(TASK): Rewrite the text read from the entries below, changing every "Categories" to "Sections" and leaving the rest untouched. Give back only the text, without the pictures.

[[ EXCERPTED RECORDS, beginning ]]

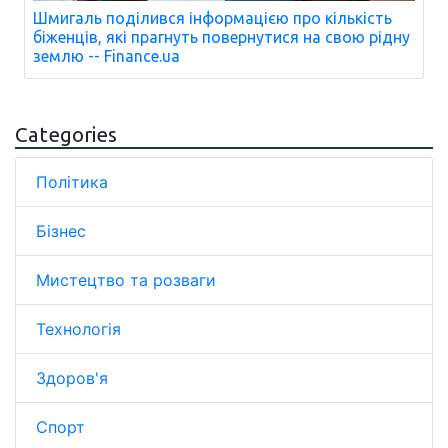
Шмигаль поділився інформацією про кількість
біженців, які прагнуть повернутися на свою рідну
землю -- Finance.ua
Categories
Політика
Бізнес
Мистецтво та розваги
Технологія
Здоров'я
Спорт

[[ EXCERPTED RECORDS, end ]]

(TASK ANSWER):
Шмигаль поділився інформацією про кількість
біженців, які прагнуть повернутися на свою рідну
землю -- Finance.ua
Sections
Політика
Бізнес
Мистецтво та розваги
Технологія
Здоров'я
Спорт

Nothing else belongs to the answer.